The intentions of the Biden Administration to strengthen the US cyber security, following the SolarWinds, Microsoft and Colonial Pipeline cases, seem to be very clear: the aim is to increase the cybersecurity defences.
The President of the United States of America, Joe Biden, has incisively expanded and enhanced the powers of the NSA (National Security Agency), an agency of the Department of Defense and the main governmental organization of digital surveillance. Responsibilities have been expanded with respect to cybersecurity and cyber defense to protect the country from hostile activities by state actors or cyber criminals, internal or external, acting in their own interests and to the detriment of the United States. The memorandum can be downloaded from this link.
This memorandum introduces cybersecurity practices, standards, and requirements (e.g., two-factor authentication and use of encryption, cloud technologies, detection services) for the federal architecture responsible for the nation’s cybersecurity, i.e., the Department of Defense, the Intelligence Agencies, and all federal contractors that support them. Executive Order 14028 stems from the Federal Government’s desire to pursue specific refinement goals with respect to its ability to identify, protect, detect, and respond to malicious cyber operations and their actors through significant cybersecurity changes and investments.
It consists of seven fundamental points:
- Removing barriers to sharing threat information between government and the private sector, to enable more effective departmental defenses and to improve cybersecurity for the nation as a whole.
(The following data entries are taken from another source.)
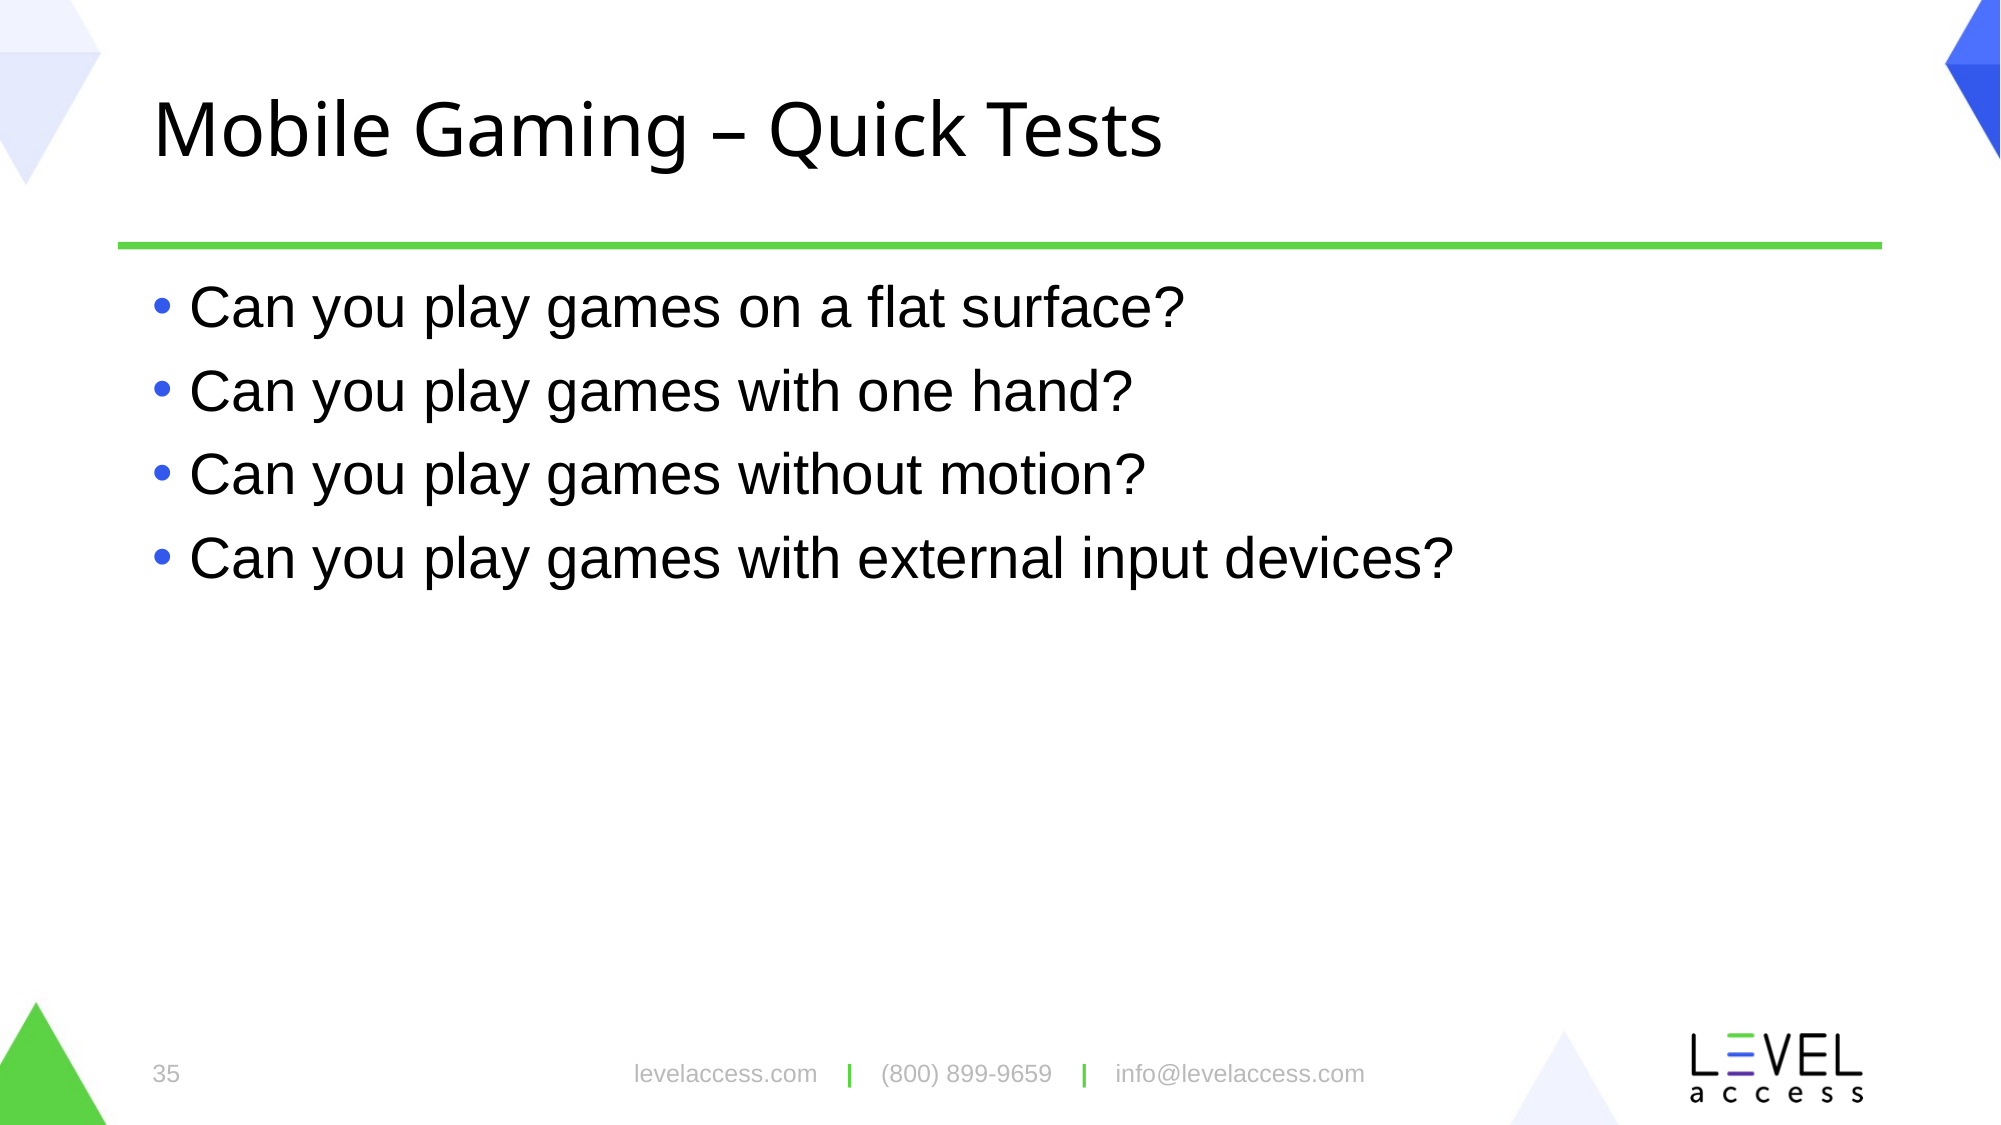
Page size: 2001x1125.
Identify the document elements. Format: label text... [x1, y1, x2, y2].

slide_number 35 [137, 1042, 588, 1103]
footer levelaccess.com | (800) 899-9659 | info@levelaccess.com [613, 1042, 1386, 1103]
title Mobile Gaming – Quick Tests [137, 75, 1863, 180]
list Can you play games on a flat surface? Can you play games with one hand? Can you play games without motion? Can you play games with external input devices? [137, 269, 1863, 1014]
picture [0, 0, 2001, 1125]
- Modernizing government cybersecurity by implementing more rigorous cybersecurity standards in government, focusing on zero-trust solutions
- Improving and strengthening software supply chain security.
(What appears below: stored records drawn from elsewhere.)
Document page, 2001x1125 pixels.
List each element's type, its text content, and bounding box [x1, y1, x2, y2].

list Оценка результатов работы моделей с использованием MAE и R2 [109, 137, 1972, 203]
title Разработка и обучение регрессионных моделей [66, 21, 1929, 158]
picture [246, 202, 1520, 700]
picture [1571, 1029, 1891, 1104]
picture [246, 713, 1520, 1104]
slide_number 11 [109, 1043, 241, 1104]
- Establishment of a cyber security review board, Cyber Safety Review Board, at the Department of Homeland Security, for which the public (Department of Defense, Department of Justice, CISA, NSA, and FBI) and private sectors must immediately come together following significant attacks to analyze the event and prepare necessary defense actions.
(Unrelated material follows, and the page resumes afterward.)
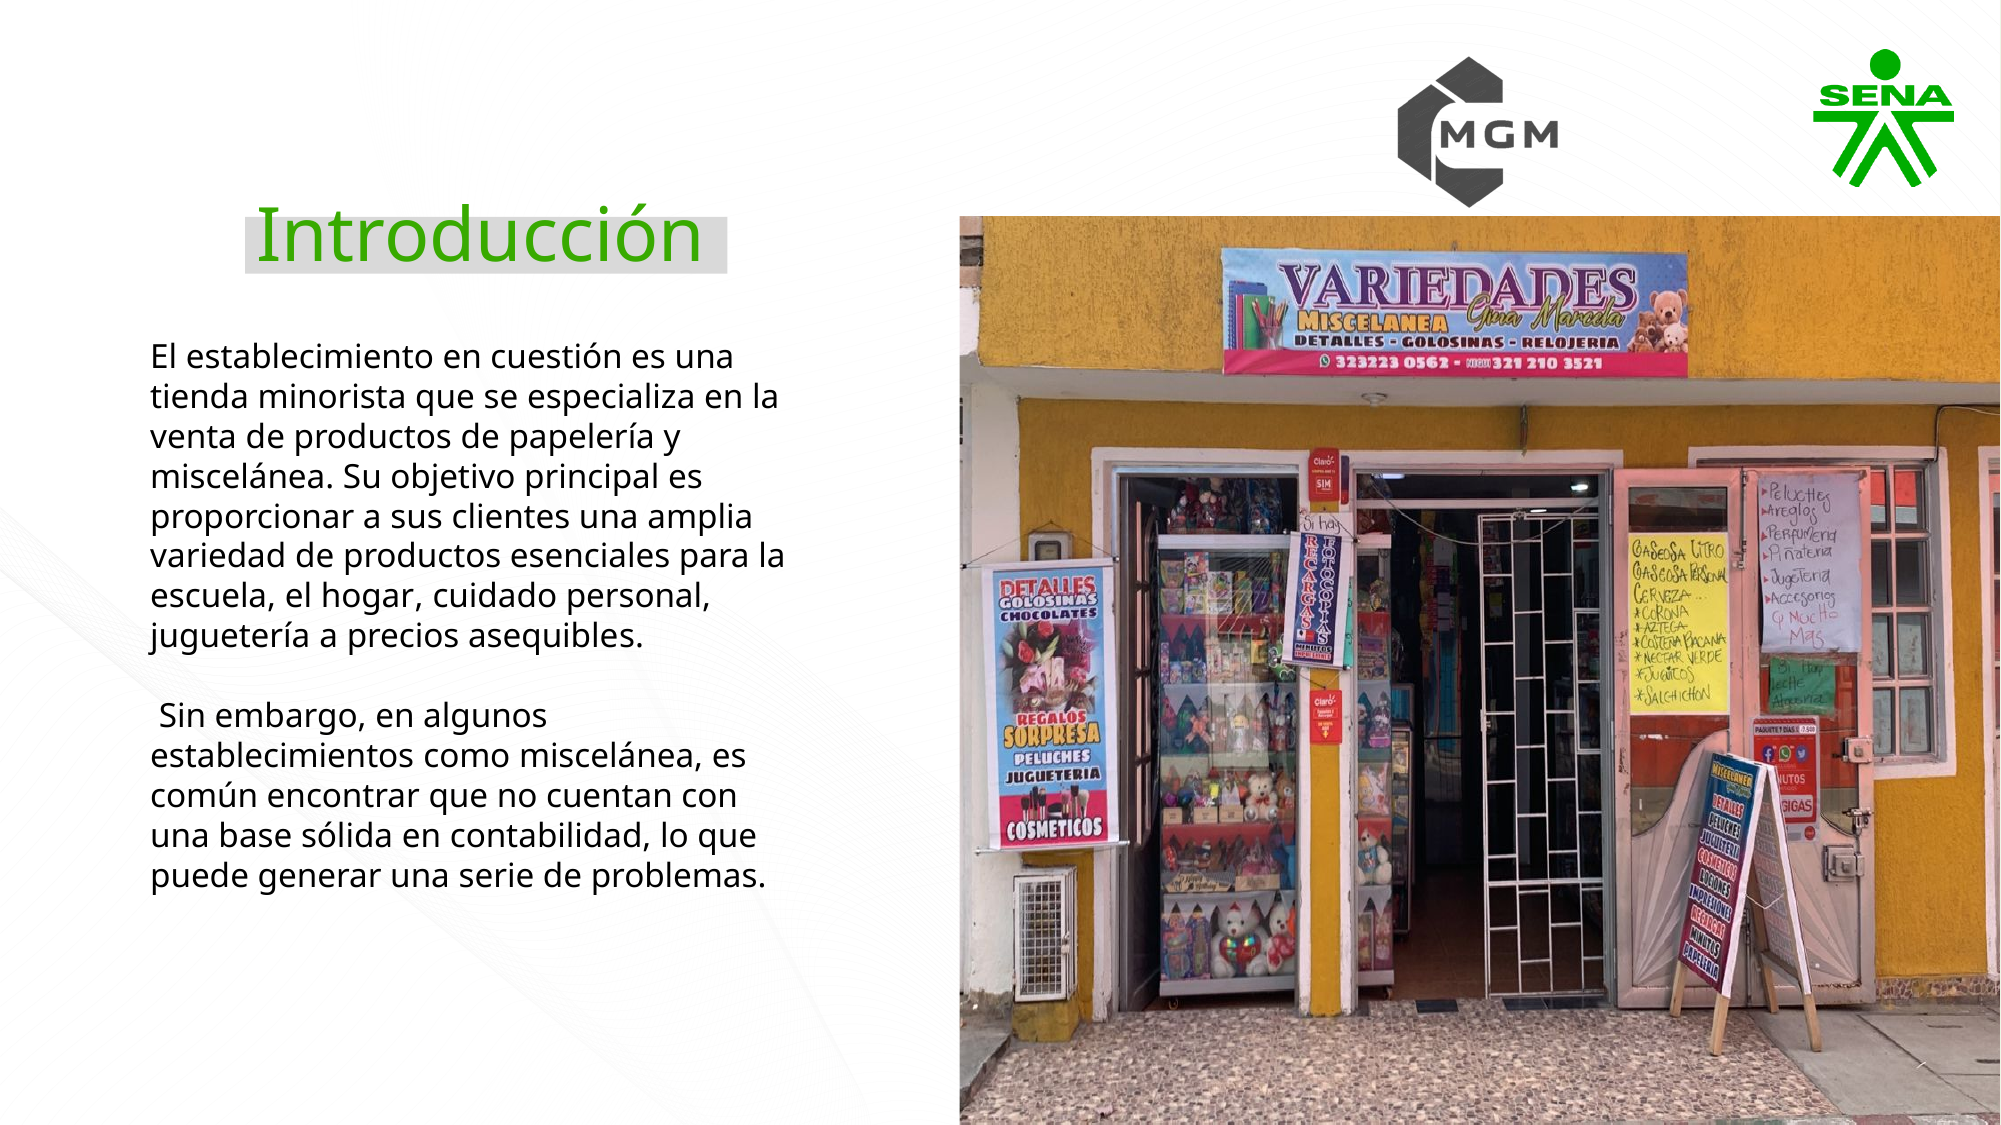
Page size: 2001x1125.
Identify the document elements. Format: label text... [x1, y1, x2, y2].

text_box El establecimiento en cuestión es una tienda minorista que se especializa en la venta de productos de papelería y miscelánea. Su objetivo principal es proporcionar a sus clientes una amplia variedad de productos esenciales para la escuela, el hogar, cuidado personal, juguetería a precios asequibles. Sin embargo, en algunos establecimientos como miscelánea, es común encontrar que no cuentan con una base sólida en contabilidad, lo que puede generar una serie de problemas. [135, 327, 821, 902]
text_box Introducción [241, 189, 821, 301]
picture [0, 0, 2001, 1125]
- Standardization of the so-called “Playbook,” which is a standard government manual focused on topics related to resolving system vulnerabilities and mitigating cybersecurity incidents that can be consulted by both federal agencies and the private sector.
- Refining the ability to detect vulnerabilities and cybersecurity incidents on Federal Government networks.
- Refinement of the Federal Government’s investigative and remediation capabilities
In addition, the National Security Agency is given broad powers to issue directives, including binding directives, to federal agencies.
These agencies, in fact, must assume specific behaviors, actions and protocols for an effective action of opposition and contrast to threats and vulnerabilities in federal information systems and networks.
These are directives with which the NSA could impose, for example, the obligation to install certain patches, take offline certain systems or uninstall software considered potentially harmful.